[DOCUMENT PASSAGE]:

Merry Christmas

December 23, 2011

This blog will be off until after New Year’s Day.  Thanks to all the faithful readers. 

Carl Mercurio
President, CRG


Exchanges? We Don’t Need Your Stinking Exchanges

December 21, 2011

From Deutsche Bank’s annual employer survey:

One of the more noteworthy takeaways from our survey is that compared to last year, fewer employers are considering migrating their employees into the new Exchanges starting in 2014. Specifically, 11% of employers in our survey are actively considering migrating employees into exchanges in 2014, down materially from 35% that said they are considering shifting employees into the Exchanges in 2014. Note that our industry market model currently assumes that around 10% of the employer market will shift into the Exchanges in 2014, so current employer sentiment appears to be exactly in line with our industry forecast.

We think the drop-off in interest in the Exchanges likely reflects the generally disorganized state of affairs around Exchange planning at both the state and federal levels, which has created significant uncertainty around the path to implementation of the Exchanges in 2014.


’12 Premium Hikes to Slow, Deutsche Bank Says; Downgrades Health Net, Coventry

December 21, 2011

Deutsche Bank has released its annual employer health benefits survey, which projects 2012 commercial healthcare premiums to rise 7.2%, down from an increase of 8.2% in 2011.  That’s a lower rate of increase (for both years) than found in other surveys; however, the direction is the same: a slowdown.  After benefit design changes, premiums will rise 6.8% in 2012, Deutsche Bank projects, indicating buydowns of 320 basis points.

All of which could put pressure on health plan profits in 2012.  Deutsche Bank projects that the spread between pricing and costs will tighten to 50 basis points in 2012, compared to 190 basis points in 2011.  In other words, health insurance will be a riskier business next year will less room for error.

Based on the findings, Deutsche Bank has downgraded Coventry and Health Net shares to sell from buy, “given their higher exposure to the Commercial risk market.”  Deutsche Bank continues to rate as buys Aetna, Amerigroup, Cigna, Magellan, UnitedHealth and WellPoint.

Deutsche Bank surveyed 432 self-insured and fully funded employers offering 628 unique plans.


HHS Names 32 Pioneer ACOs

December 20, 2011

Notes HHS: “The Pioneer ACO initiative will encourage primary care doctors, specialists, hospitals and other caregivers to provide better, more coordinated care for people with Medicare and could save up to $1.1 billion over five years.”  Other ACO options — like the Medicare Shared Savings Program — remain available to providers.

  1. Allina Hospitals & Clinics
  2. Atrius Health Services
  3. Banner Health Network
  4. Bellin-Thedacare Healthcare Partners
  5. Beth Israel Deaconess Physician Organization
  6. Bronx Accountable Healthcare Network (BAHN)
  7. Brown & Toland Physicians
  8. Dartmouth-Hitchcock ACO
  9. Eastern Maine Healthcare System
  10. Fairview Health Systems
  11. Franciscan Health System
  12. Genesys PHO
  13. Healthcare Partners Medical Group
  14. Healthcare Partners of Nevada
  15. Heritage California ACO
  16. JSA Medical Group, a division of HealthCare Partners
  17. Michigan Pioneer ACO
  18. Monarch Healthcare
  19. Mount Auburn Cambridge Independent Practice Association (MACIPA)

[REQUIREMENT 1]:
List every company that, according to the blog, Deutsche Bank continues to rate as a buy.
[REQUIREMENT 2]:
Decide whether each statement agrees with the blog, and answer yes or no with the deciding words quoted: (a) Deutsche Bank projects 2012 commercial healthcare premiums to rise 7.2%. (b) In the latest survey, 35% of employers are actively considering moving employees into the Exchanges in 2014. (c) Deutsche Bank surveyed 628 employers.
[REQUIREMENT 3]:
Reproduce everything in the blog from "From Deutsche Bank’s" down to "our industry forecast.".

Stored data

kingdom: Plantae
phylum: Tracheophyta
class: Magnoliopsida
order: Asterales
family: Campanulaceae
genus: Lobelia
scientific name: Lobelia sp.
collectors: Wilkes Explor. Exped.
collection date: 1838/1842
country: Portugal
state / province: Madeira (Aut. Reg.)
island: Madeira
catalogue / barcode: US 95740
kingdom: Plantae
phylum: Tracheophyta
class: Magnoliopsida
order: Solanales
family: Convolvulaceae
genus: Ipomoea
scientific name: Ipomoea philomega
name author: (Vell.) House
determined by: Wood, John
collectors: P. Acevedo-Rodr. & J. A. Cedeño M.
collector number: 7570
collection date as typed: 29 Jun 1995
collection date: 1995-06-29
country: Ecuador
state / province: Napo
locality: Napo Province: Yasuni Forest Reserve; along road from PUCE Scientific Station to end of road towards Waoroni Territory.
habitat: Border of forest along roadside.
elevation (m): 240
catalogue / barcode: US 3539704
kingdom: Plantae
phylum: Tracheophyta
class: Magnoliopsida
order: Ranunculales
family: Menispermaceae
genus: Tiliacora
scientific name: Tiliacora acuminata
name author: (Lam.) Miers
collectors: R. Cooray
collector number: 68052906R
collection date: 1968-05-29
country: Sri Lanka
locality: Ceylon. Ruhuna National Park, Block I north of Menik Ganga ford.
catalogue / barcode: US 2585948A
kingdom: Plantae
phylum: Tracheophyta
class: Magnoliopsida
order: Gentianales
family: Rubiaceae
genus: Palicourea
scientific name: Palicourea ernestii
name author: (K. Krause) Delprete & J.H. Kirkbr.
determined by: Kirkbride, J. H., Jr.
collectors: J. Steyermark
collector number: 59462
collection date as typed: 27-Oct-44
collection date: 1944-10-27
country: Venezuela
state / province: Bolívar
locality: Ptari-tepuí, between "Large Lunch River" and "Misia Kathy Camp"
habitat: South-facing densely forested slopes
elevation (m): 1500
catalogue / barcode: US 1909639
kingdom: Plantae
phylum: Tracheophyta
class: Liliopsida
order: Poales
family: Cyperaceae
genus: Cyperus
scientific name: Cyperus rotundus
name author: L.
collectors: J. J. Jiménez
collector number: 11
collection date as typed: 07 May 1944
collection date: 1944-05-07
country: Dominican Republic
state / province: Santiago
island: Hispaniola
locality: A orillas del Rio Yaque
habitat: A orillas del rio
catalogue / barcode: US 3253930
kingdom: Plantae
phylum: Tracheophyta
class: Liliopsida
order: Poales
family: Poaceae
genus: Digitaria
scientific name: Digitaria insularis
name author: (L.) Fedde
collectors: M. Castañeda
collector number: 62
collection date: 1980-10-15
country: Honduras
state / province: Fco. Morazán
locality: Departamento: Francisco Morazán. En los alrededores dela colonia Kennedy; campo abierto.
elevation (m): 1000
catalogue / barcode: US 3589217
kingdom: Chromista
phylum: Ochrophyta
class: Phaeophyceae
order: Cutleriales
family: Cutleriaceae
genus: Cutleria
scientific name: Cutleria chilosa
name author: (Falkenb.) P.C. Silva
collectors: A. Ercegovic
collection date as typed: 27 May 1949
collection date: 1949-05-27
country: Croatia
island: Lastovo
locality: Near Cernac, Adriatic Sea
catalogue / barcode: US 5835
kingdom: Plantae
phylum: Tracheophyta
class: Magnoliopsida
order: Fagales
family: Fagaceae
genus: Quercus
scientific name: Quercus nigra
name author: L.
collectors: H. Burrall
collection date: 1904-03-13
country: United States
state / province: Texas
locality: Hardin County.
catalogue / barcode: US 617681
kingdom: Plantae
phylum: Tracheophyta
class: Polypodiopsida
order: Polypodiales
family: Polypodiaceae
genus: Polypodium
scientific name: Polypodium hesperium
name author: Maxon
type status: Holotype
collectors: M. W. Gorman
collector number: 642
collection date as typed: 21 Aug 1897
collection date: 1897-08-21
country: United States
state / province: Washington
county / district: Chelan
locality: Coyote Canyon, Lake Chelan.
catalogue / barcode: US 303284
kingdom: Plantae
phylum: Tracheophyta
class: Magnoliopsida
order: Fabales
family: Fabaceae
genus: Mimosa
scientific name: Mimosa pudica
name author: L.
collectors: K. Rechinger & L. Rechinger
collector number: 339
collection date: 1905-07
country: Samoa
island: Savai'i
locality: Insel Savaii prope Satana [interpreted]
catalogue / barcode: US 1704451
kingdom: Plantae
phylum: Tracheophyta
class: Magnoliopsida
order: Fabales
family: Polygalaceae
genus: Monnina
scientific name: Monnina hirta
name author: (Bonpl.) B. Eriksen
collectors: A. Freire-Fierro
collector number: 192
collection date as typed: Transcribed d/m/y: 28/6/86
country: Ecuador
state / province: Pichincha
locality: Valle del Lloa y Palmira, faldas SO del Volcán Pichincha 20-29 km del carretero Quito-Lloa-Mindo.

[RESPONSE AREA 1]:
Aetna, Amerigroup, Cigna, Magellan, UnitedHealth, WellPoint

[RESPONSE AREA 2]:
(a) Yes: "projects 2012 commercial healthcare premiums to rise 7.2%"
(b) No: "11% of employers in our survey are actively considering migrating employees into exchanges in 2014"
(c) No: "Deutsche Bank surveyed 432 self-insured and fully funded employers offering 628 unique plans."

[RESPONSE AREA 3]:
From Deutsche Bank’s annual employer survey:

One of the more noteworthy takeaways from our survey is that compared to last year, fewer employers are considering migrating their employees into the new Exchanges starting in 2014. Specifically, 11% of employers in our survey are actively considering migrating employees into exchanges in 2014, down materially from 35% that said they are considering shifting employees into the Exchanges in 2014. Note that our industry market model currently assumes that around 10% of the employer market will shift into the Exchanges in 2014, so current employer sentiment appears to be exactly in line with our industry forecast.